Common Law, History, and Democracy in America, 1790-1900: Legal Thought before Modernism by Kunal Parker has just been published by Cambridge University Press.  Here's the book description:
This book argues for a change in our understanding of the relationships among law, politics, and history. Since the turn of the nineteenth century, a certain anti-foundational conception of history has served to undermine law's foundations, such that we tend to think of law as nothing other than a species of politics. Thus viewed, the activity of unelected, common law judges appears to be an encroachment on the space of democracy. However, Kunal M. Parker shows that the world of the nineteenth century looked rather different. Democracy was itself constrained by a sense that history possessed a logic, meaning, and direction that democracy could not contravene. In such a world, far from law being seen in opposition to democracy, it was possible to argue that law - specifically, the common law - did a better job than democracy of guiding America along history's path. 
 And the blurbs:
"This is a wide-ranging and highly original treatment of law and history in nineteenth-century America.
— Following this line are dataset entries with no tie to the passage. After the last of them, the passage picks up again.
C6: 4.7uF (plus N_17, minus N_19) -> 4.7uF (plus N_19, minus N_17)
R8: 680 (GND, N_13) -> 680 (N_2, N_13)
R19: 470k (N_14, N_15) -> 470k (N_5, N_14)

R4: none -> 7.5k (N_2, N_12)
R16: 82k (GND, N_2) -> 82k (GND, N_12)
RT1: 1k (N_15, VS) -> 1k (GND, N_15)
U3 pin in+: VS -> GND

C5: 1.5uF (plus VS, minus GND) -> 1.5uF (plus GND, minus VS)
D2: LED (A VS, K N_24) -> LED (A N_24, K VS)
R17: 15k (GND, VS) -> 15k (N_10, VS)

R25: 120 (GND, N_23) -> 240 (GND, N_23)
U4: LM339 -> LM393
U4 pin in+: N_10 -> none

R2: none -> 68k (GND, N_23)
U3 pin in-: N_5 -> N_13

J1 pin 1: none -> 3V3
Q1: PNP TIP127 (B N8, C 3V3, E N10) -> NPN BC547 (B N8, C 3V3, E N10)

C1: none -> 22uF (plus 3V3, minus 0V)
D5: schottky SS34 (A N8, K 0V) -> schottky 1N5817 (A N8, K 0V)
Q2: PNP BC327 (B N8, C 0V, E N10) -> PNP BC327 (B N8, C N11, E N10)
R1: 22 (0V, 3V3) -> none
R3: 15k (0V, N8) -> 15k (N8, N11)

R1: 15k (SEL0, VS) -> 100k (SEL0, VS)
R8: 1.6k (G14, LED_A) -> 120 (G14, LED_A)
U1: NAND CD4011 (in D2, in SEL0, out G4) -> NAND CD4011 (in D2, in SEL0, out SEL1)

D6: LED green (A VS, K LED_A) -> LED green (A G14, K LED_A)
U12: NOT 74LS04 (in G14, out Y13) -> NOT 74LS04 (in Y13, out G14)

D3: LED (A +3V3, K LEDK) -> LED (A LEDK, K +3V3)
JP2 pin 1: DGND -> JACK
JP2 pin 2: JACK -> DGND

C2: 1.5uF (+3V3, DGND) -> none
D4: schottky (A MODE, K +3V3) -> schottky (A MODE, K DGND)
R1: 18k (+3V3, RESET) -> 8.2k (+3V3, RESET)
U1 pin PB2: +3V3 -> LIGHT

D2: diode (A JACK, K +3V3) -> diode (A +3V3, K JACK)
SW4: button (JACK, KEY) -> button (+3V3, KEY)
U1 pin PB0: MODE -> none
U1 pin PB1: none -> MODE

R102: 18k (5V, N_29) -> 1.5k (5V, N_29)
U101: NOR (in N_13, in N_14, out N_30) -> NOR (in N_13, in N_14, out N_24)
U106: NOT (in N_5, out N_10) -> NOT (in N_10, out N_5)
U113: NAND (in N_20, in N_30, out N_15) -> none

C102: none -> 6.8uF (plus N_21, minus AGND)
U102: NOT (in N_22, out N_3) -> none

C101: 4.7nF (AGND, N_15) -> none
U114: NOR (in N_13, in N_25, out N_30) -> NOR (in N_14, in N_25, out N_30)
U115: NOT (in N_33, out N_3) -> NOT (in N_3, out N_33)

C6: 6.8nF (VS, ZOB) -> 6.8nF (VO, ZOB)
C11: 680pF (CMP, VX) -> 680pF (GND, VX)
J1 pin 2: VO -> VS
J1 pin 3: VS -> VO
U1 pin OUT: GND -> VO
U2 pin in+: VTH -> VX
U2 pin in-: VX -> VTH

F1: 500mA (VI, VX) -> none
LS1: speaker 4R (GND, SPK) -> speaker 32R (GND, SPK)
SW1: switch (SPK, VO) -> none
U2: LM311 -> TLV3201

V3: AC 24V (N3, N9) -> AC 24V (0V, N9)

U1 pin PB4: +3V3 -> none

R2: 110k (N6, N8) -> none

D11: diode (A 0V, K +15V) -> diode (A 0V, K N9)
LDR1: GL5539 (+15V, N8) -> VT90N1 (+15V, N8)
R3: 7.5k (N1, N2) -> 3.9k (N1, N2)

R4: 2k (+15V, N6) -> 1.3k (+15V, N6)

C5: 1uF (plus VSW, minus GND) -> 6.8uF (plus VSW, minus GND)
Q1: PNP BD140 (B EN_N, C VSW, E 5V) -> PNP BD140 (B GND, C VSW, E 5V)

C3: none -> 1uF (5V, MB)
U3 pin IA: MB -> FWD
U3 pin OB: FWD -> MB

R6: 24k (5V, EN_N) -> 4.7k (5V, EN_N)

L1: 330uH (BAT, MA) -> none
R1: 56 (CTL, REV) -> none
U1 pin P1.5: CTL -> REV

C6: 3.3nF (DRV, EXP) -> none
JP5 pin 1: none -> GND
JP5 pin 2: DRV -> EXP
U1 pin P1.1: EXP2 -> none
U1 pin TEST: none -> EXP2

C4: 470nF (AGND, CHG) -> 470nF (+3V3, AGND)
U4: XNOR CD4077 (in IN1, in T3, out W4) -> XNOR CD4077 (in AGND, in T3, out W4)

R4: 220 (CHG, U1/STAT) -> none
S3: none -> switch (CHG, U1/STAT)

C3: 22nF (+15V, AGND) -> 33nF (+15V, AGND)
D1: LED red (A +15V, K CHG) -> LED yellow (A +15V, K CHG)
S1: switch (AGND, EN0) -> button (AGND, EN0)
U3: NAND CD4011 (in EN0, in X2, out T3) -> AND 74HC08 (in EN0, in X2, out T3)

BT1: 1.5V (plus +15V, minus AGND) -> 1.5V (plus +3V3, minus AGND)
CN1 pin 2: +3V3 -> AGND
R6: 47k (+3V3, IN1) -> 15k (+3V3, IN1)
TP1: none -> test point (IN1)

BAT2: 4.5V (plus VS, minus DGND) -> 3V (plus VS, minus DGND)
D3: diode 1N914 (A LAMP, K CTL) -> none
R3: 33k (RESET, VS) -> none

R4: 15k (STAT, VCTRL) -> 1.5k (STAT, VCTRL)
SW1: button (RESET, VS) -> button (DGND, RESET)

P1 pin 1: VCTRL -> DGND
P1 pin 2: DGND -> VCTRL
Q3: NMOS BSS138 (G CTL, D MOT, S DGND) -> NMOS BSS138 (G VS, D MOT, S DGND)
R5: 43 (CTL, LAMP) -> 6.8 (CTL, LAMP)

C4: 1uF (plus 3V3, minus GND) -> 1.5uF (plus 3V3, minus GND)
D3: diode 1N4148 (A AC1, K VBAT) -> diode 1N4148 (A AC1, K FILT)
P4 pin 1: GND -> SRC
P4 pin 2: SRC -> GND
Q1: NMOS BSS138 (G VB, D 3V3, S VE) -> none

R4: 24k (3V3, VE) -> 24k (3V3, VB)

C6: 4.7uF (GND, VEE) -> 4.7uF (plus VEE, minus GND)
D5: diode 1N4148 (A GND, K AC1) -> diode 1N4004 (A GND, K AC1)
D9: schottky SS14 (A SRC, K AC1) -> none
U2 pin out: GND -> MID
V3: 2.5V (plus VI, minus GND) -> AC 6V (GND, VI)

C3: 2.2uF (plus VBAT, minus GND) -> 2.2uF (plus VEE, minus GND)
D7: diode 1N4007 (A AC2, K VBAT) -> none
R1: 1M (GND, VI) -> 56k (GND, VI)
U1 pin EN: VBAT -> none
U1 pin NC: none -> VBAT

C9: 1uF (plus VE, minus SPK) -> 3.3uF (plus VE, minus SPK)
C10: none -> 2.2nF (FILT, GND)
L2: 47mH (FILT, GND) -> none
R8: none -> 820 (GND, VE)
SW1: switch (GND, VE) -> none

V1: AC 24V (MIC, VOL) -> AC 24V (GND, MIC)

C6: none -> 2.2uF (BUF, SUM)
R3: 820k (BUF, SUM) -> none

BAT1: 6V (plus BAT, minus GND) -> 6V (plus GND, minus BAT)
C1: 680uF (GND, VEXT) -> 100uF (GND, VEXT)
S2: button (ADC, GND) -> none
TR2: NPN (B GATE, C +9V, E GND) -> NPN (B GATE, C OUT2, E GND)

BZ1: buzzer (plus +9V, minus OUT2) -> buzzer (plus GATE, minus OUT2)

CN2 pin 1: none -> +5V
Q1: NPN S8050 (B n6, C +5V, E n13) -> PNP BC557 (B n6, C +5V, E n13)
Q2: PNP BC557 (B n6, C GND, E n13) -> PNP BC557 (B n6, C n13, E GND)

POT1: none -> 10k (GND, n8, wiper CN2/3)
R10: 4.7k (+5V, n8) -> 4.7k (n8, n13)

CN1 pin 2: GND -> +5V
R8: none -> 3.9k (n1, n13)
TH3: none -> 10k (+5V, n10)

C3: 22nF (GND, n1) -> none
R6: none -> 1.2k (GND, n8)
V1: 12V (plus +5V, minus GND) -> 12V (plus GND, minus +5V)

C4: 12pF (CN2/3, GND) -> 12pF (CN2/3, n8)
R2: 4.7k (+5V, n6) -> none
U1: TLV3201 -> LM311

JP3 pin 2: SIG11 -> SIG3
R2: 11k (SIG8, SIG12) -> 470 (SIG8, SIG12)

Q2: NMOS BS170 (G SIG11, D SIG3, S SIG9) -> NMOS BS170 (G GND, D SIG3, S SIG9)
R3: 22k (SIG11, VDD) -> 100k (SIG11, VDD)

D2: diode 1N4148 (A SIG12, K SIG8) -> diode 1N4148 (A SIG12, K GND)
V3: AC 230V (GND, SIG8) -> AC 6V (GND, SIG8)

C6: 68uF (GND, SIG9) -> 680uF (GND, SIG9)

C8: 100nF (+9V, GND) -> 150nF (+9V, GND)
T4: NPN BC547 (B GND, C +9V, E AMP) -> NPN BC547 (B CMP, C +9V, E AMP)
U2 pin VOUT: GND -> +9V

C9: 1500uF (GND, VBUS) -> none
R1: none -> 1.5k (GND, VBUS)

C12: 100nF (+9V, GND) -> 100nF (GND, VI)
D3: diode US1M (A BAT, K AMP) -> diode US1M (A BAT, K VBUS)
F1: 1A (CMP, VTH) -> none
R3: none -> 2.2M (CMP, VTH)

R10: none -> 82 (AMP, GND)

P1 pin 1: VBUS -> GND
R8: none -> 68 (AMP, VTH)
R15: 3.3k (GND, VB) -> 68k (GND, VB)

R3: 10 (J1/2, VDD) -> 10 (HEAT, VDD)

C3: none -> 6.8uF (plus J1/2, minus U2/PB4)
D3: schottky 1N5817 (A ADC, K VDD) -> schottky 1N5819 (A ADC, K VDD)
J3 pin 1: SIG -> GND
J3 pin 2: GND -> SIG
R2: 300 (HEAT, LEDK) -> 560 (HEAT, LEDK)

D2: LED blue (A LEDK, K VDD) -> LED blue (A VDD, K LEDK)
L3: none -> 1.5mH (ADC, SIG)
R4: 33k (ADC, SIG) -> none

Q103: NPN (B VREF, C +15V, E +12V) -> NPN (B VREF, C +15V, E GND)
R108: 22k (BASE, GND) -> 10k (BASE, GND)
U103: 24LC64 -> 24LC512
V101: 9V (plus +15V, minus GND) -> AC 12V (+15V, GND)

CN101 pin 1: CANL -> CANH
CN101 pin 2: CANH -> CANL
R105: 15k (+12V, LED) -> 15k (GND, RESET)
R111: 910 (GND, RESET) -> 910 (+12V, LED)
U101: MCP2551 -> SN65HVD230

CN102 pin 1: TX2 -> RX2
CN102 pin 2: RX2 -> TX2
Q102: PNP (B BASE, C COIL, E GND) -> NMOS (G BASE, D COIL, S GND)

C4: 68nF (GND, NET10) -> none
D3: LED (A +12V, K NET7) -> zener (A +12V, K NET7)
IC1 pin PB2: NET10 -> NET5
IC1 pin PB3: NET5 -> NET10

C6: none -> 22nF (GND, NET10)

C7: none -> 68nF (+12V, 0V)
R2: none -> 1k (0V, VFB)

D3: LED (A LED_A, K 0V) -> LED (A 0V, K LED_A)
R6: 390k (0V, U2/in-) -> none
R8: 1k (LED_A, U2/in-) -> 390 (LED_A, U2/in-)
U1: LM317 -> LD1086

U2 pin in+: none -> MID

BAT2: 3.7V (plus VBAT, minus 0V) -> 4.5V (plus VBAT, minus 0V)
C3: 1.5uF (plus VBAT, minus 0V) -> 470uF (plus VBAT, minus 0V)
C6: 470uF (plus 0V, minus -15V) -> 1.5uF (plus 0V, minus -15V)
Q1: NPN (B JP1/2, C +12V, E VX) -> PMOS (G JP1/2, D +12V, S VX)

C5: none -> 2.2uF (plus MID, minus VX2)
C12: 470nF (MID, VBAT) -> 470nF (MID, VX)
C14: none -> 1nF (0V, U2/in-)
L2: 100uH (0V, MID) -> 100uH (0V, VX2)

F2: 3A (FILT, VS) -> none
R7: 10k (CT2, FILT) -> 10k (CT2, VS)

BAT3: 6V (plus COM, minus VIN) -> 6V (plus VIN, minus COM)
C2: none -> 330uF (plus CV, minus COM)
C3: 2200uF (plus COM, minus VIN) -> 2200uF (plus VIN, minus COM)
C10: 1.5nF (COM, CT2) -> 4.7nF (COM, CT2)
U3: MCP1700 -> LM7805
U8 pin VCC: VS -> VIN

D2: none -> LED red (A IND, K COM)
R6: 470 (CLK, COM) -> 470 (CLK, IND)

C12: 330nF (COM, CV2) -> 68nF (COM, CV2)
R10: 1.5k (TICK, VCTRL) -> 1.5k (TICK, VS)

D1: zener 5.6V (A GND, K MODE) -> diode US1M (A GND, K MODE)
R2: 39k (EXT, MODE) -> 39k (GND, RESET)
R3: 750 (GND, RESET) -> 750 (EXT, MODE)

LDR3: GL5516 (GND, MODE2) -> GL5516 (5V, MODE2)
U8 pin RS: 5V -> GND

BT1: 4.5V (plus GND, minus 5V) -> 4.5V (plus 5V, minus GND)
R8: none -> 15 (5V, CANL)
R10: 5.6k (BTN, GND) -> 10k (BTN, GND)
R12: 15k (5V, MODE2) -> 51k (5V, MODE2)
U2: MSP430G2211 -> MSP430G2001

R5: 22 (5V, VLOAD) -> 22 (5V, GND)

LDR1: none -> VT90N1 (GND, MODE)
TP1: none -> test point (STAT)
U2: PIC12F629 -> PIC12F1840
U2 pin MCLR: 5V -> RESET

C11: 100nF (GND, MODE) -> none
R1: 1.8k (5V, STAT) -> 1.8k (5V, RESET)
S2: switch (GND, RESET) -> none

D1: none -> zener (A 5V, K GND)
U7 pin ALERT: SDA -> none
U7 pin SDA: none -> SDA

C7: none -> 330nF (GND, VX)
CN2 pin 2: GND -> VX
Parker incorporates into his story many new texts that have not been examined in this context before and re-examines familiar texts with a fresh eye and novel interpretations. Common Law, History, and Democracy in America, 1790-1900, is an illuminating and insightful work, offering an important contribution to the growing literature on historically and socially minded jurisprudence." - Robert Gordon, Yale Law School

"Parker has written an original and stimulating work of intellectual history. By insightfully analyzing how different historical sensibilities and temporalities interacted in nineteenth-century America, he succeeds in revising not only the standard narrative of American legal history, but also our understanding of nineteenth-century historical consciousness." - Dorothy Ross, Arthur O. Lovejoy Professor Emerita of History, Johns Hopkins University 

The table of contents and more info is here.   The press, unfortunately, has set the price quite high, so you should nudge your library to make sure they purchase a copy.  With library budget cutbacks, don't assume your library will have a copy unless they hear from you.